UPDATE items,month SET items.price=month.price WHERE items.id=month.id;

The preceding example shows an inner join that uses the comma operator, but multiple-table UPDATE statements can use any type of join permitted in SELECT statements, such as LEFT JOIN.

If you use a multiple-table UPDATE statement involving InnoDB tables for which there are foreign key constraints, the MySQL optimizer might process tables in an order that differs from that of their parent/child relationship. In this case, the statement fails and rolls back. Instead, update a single table and rely on the ON UPDATE capabilities that InnoDB provides to cause the other tables to be modified accordingly. See Section 13.1.17.5, “FOREIGN KEY Constraints”.

You cannot update a table and select directly from the same table in a subquery. You can work around this by using a multi-table update in which one of the tables is derived from the table that you actually wish to update, and referring to the derived table using an alias. Suppose you wish to update a table named items which is defined using the statement shown here:

CREATE TABLE items ( id BIGINT NOT NULL AUTO_INCREMENT PRIMARY KEY, wholesale DECIMAL(6,2) NOT NULL DEFAULT 0.00, retail DECIMAL(6,2) NOT NULL DEFAULT 0.00, quantity BIGINT NOT NULL DEFAULT 0 );

To reduce the retail price of any items for which the markup is 30% or greater and of which you have fewer than one hundred in stock, you might try to use an UPDATE statement such as the one following, which uses a subquery in the WHERE clause. As shown here, this statement does not work:

mysql> UPDATE items > SET retail = retail * 0.9 > WHERE id IN > (SELECT id FROM items > WHERE retail / wholesale >= 1.3 AND quantity > 100); ERROR 1093 (HY000): You can't specify target table 'items' for update in FROM clause

Instead, you can employ a multi-table update in which the subquery is moved into the list of tables to be updated, using an alias to reference it in the outermost WHERE clause, like this:

UPDATE items, (SELECT id FROM items WHERE id IN (SELECT id FROM items WHERE retail / wholesale >= 1.3 AND quantity < 100)) AS discounted SET items.retail = items.retail * 0.9 WHERE items.id = discounted.id;

Because the optimizer tries by default to merge the derived table discounted into the outermost query block, this works only if you force materialization of the derived table. You can do this by setting the derived_merge flag of the optimizer_switch system variable to off before running the update, or by using the NO_MERGE optimizer hint, as shown here:

UPDATE /*+ NO_MERGE(discounted) */ items, (SELECT id FROM items WHERE retail / wholesale >= 1.3 AND quantity < 100) AS discounted SET items.retail = items.retail * 0.9 WHERE items.id = discounted.id;

The advantage of using the optimizer hint in such a case is that it applies only within the query block where it is used, so that it is not necessary to change the value of optimizer_switch again after executing the UPDATE.

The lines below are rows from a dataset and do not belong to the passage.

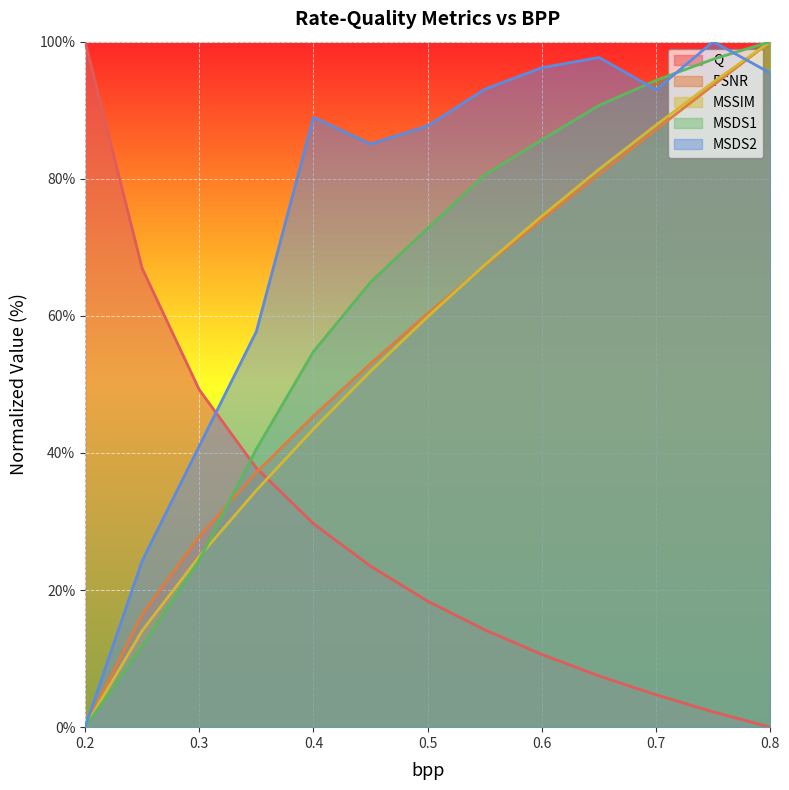

Reading right to left, extract all data points from this chart.

Q: 0.8=0.0	0.75=2.2	0.7=4.7	0.65=7.5	0.6=10.6	0.55=14.2	0.5=18.4	0.45=23.5	0.4=29.7	0.35=37.8	0.3=49.2	0.25=66.9	0.2=100.0
PSNR: 0.8=100.0	0.75=93.6	0.7=87.2	0.65=80.7	0.6=74.1	0.55=67.3	0.5=60.3	0.45=53.0	0.4=45.4	0.35=37.1	0.3=27.8	0.25=16.4	0.2=0.0
MSSIM: 0.8=100.0	0.75=94.1	0.7=87.8	0.65=81.4	0.6=74.6	0.55=67.4	0.5=59.9	0.45=51.9	0.4=43.5	0.35=34.5	0.3=24.9	0.25=14.1	0.2=0.0
MSDS1: 0.8=100.0	0.75=97.4	0.7=94.4	0.65=90.7	0.6=85.7	0.55=80.6	0.5=72.8	0.45=64.9	0.4=54.8	0.35=40.6	0.3=24.4	0.25=11.8	0.2=0.0
MSDS2: 0.8=95.4	0.75=100.0	0.7=93.0	0.65=97.7	0.6=96.2	0.55=93.1	0.5=87.7	0.45=85.1	0.4=89.0	0.35=57.7	0.3=41.0	0.25=24.3	0.2=0.0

Another possibility is to rewrite the subquery so that it does not use IN or EXISTS, like this:

UPDATE items, (SELECT id, retail / wholesale AS markup, quantity FROM items) AS discounted SET items.retail = items.retail * 0.9 WHERE discounted.markup >= 1.3 AND discounted.quantity < 100 AND items.id = discounted.id;

In this case, the subquery is materialized by default rather than merged, so it is not necessary to disable merging of the derived table.

An UPDATE on a partitioned table using a storage engine such as MyISAM that employs table-level locks locks only those partitions containing rows that match the UPDATE statement WHERE clause, as long as none of the table partitioning columns are updated. (For storage engines such as InnoDB that employ row-level locking, no locking of partitions takes place.) For more information, see Section 19.6.4, “Partitioning and Locking”.


Page 17

13.3 Transactional and Locking Statements

MySQL supports local transactions (within a given client session) through statements such as SET autocommit, START TRANSACTION, COMMIT, and ROLLBACK. See Section 13.3.1, “START TRANSACTION, COMMIT, and ROLLBACK Statements”. XA transaction support enables MySQL to participate in distributed transactions as well. See Section 13.3.7, “XA Transactions”.